Segment Start: Input material
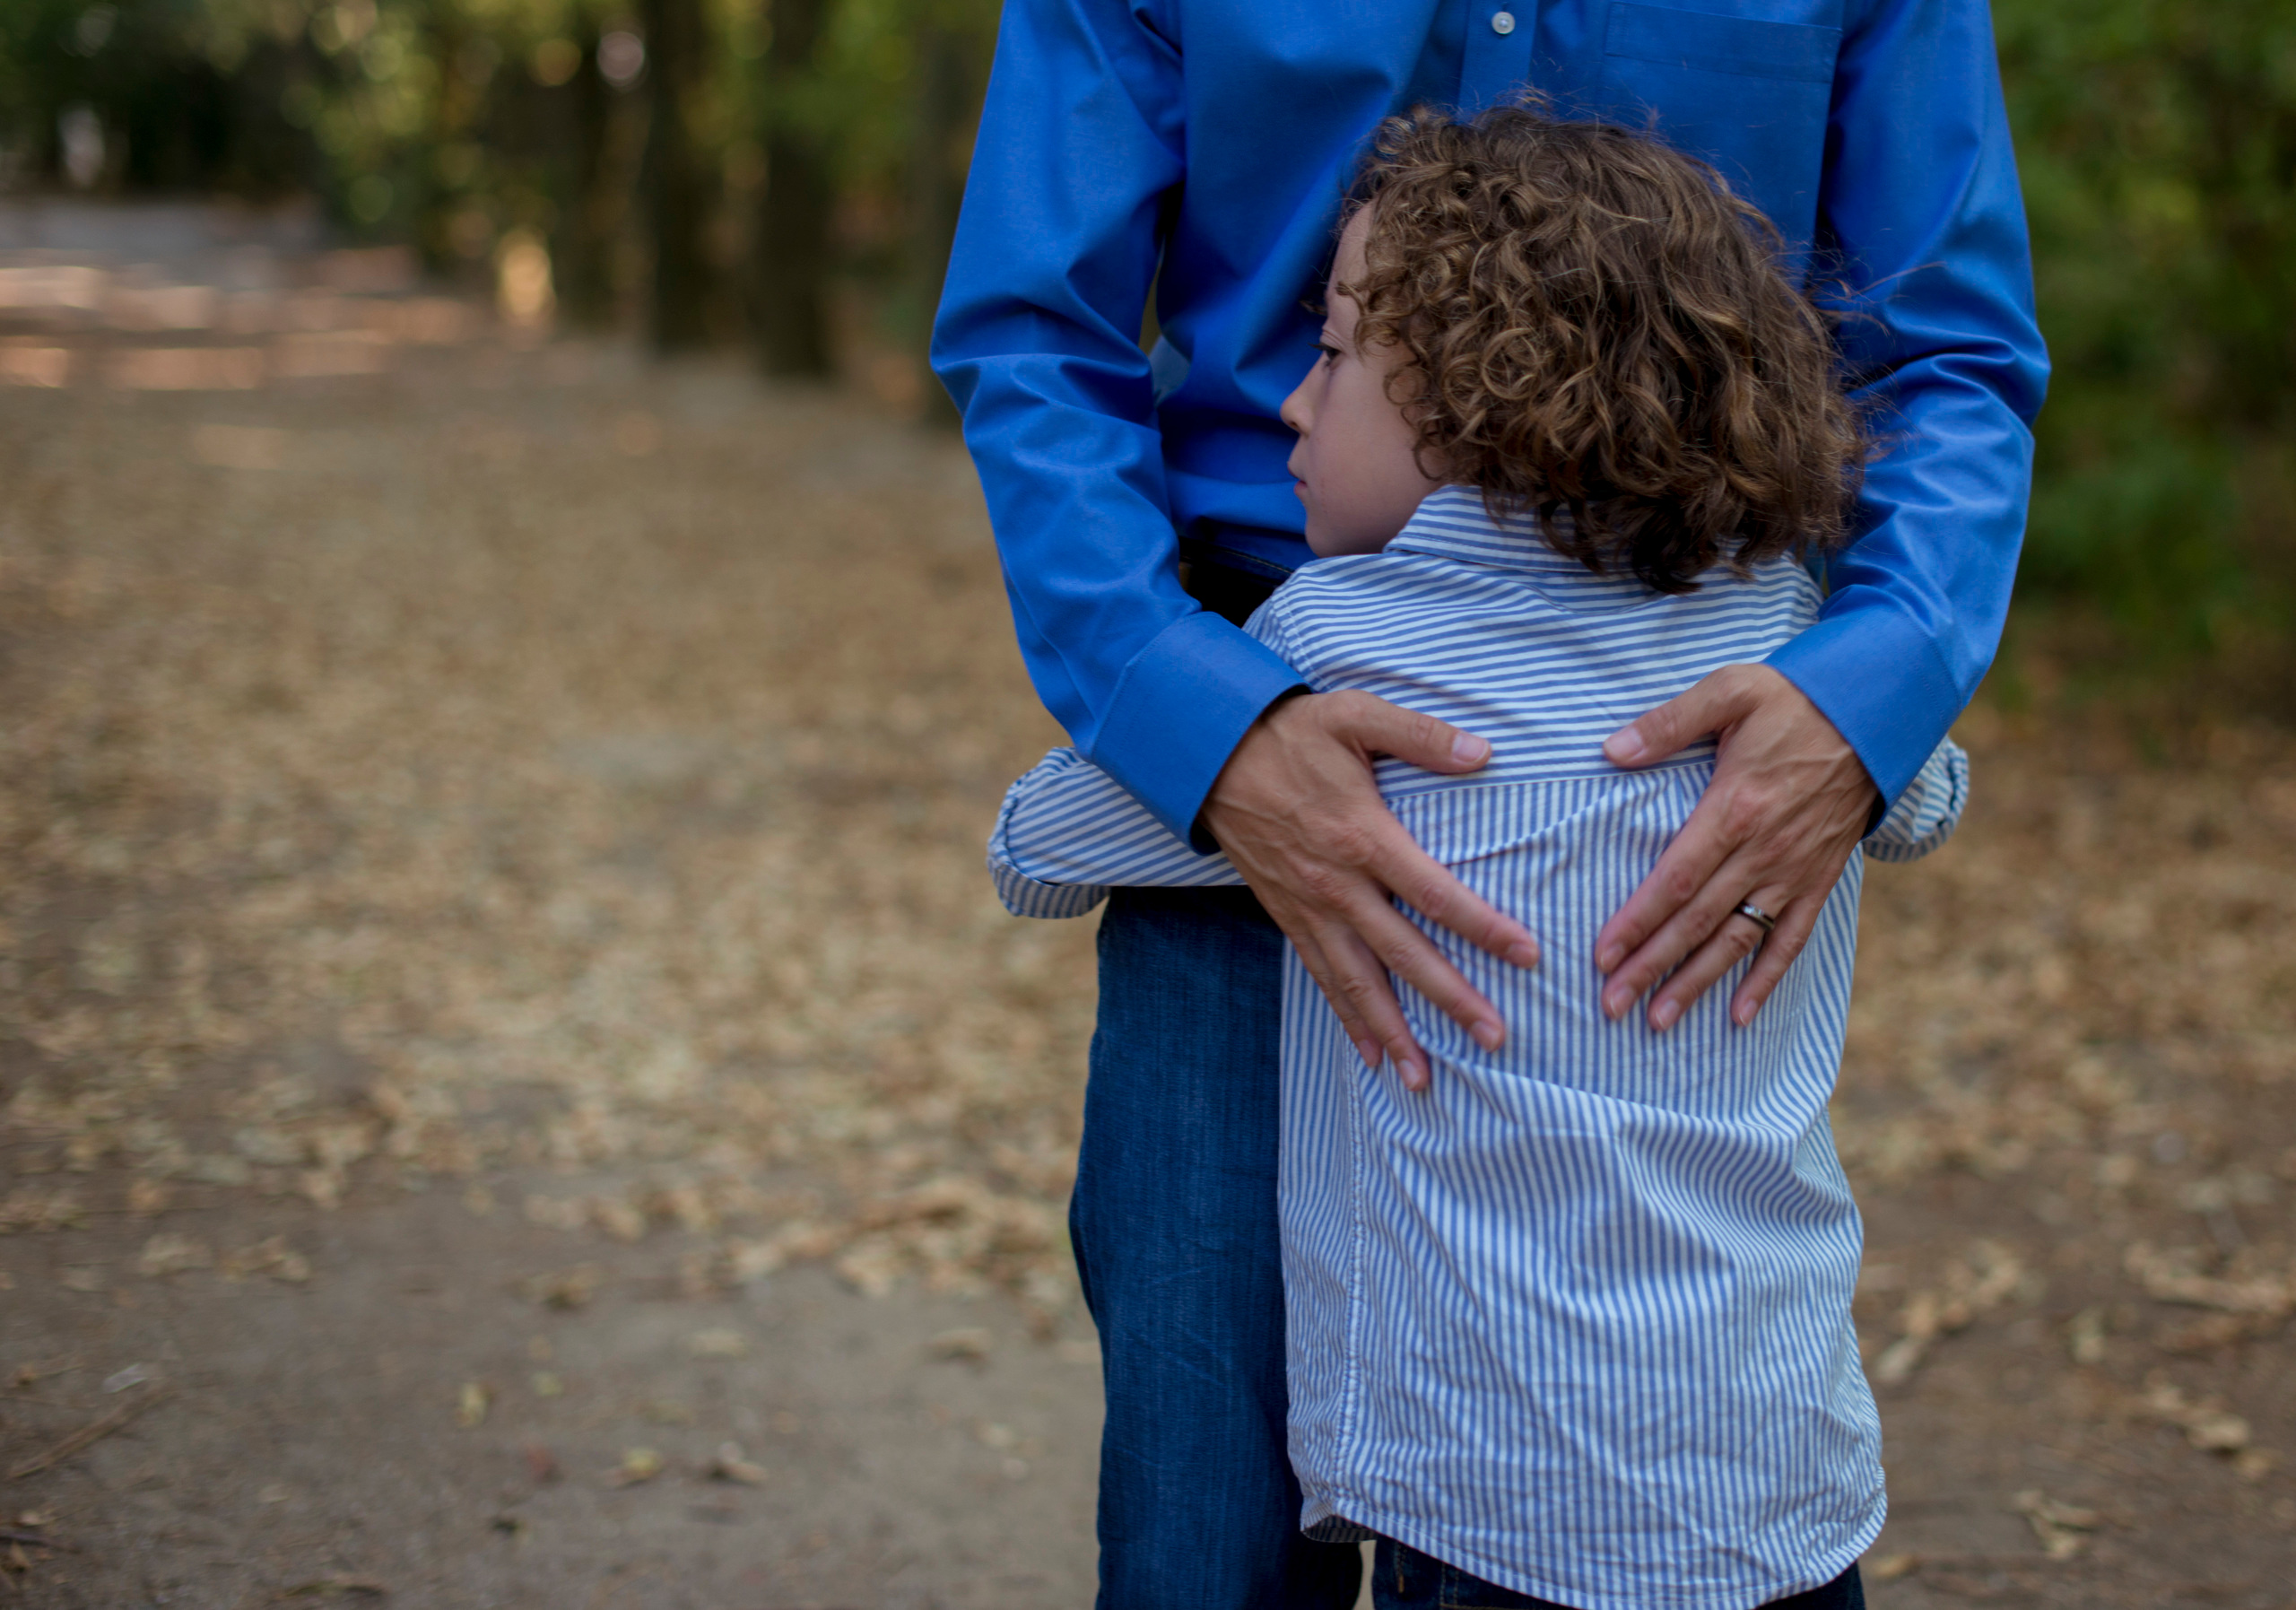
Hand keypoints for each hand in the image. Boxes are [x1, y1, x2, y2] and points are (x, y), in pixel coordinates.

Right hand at [1200, 691, 1541, 1089]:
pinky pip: (1321, 976)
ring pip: (1356, 982)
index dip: (1483, 927)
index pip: (1434, 894)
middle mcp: (1336, 886)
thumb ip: (1420, 735)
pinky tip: (1370, 1052)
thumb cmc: (1290, 733)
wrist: (1210, 754)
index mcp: (1363, 838)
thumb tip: (1482, 753)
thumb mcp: (1355, 716)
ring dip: (1392, 1032)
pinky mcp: (1287, 916)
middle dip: (1449, 1000)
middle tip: (1493, 1039)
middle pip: (1402, 955)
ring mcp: (1309, 908)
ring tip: (1423, 1078)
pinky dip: (1346, 1017)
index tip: (1526, 955)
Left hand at [1595, 664, 1877, 1030]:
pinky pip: (1790, 938)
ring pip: (1737, 940)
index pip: (1676, 879)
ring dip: (1697, 983)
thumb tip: (1612, 750)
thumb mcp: (1730, 691)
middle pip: (1697, 921)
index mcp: (1735, 809)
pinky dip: (1766, 979)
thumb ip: (1669, 723)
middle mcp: (1764, 851)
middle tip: (1613, 1005)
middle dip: (1651, 967)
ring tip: (1659, 1020)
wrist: (1876, 714)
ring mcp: (1793, 871)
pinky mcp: (1819, 879)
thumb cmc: (1795, 700)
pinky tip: (1740, 1015)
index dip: (1638, 921)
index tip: (1603, 956)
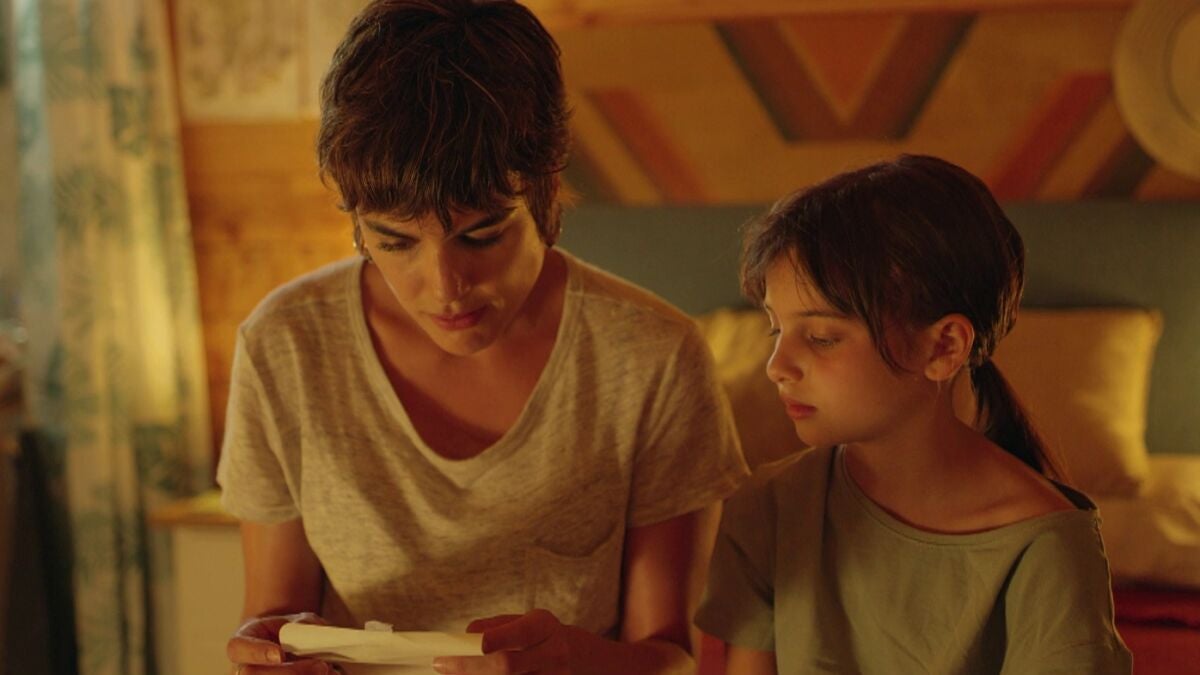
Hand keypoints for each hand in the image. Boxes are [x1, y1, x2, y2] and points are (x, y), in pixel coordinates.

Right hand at [226, 611, 338, 673]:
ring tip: (328, 671)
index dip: (257, 652)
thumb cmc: (290, 632)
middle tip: (321, 666)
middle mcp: (243, 667)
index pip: (238, 648)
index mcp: (243, 642)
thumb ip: (305, 627)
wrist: (289, 645)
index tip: (279, 654)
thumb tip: (316, 638)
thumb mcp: (298, 621)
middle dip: (290, 672)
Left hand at [432, 608, 573, 674]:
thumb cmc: (540, 637)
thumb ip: (495, 627)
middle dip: (469, 667)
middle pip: (507, 666)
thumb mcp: (524, 622)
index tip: (462, 645)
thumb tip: (465, 636)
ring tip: (454, 672)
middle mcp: (553, 654)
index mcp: (545, 626)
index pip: (519, 634)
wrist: (580, 659)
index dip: (493, 640)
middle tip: (441, 664)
Segment End: Input material
The lines to reproduce run from the one above containing "index mcp: (1363, 838)" through the one containing "wrist: (289, 645)". Copy them exactly and leave out all pictures.

index mcp: (1363, 838)
thumb tip: (1482, 753)
thumb mcp: (1355, 716)
ring dip: (1392, 1032)
pinky mcp: (1287, 916)
middle dip: (1449, 1000)
middle tip: (1493, 1039)
middle pip: (1402, 955)
ring mcp: (1309, 908)
ring tip: (1423, 1078)
pinky dip: (1346, 1017)
index tip: (1526, 955)
Left hand at [1595, 664, 1877, 1030]:
pinky pip: (1790, 938)
ring pip: (1737, 940)
index pip: (1676, 879)
ring dip: (1697, 983)
thumb tip: (1612, 750)
thumb mcp: (1730, 691)
middle pip: (1697, 921)
index mcp: (1735, 809)
pinky dip: (1766, 979)
thumb ip: (1669, 723)
middle mcp: (1764, 851)
middle tip: (1613, 1005)
middle dip: (1651, 967)
ring tip: (1659, 1020)
wrist: (1876, 714)
ring mcp: (1793, 871)
pinky mcp: (1819, 879)
thumb cmc: (1795, 700)
pinky tip: (1740, 1015)
index dip: (1638, 921)
index tip: (1603, 956)
Hand keypoints for each hand in the image. Boxes are [x1, y1, x2, y2] and points are (x, y), in pixel coordinates.

Right hand at [226, 611, 338, 673]:
ring tip: (328, 671)
index dip: (257, 652)
thumb cmc: (290, 632)
middle tip: (321, 666)
middle mcp: (243, 667)
index pip: (238, 648)
index mcp: (243, 642)
thumb ip: (305, 627)
wrist: (289, 645)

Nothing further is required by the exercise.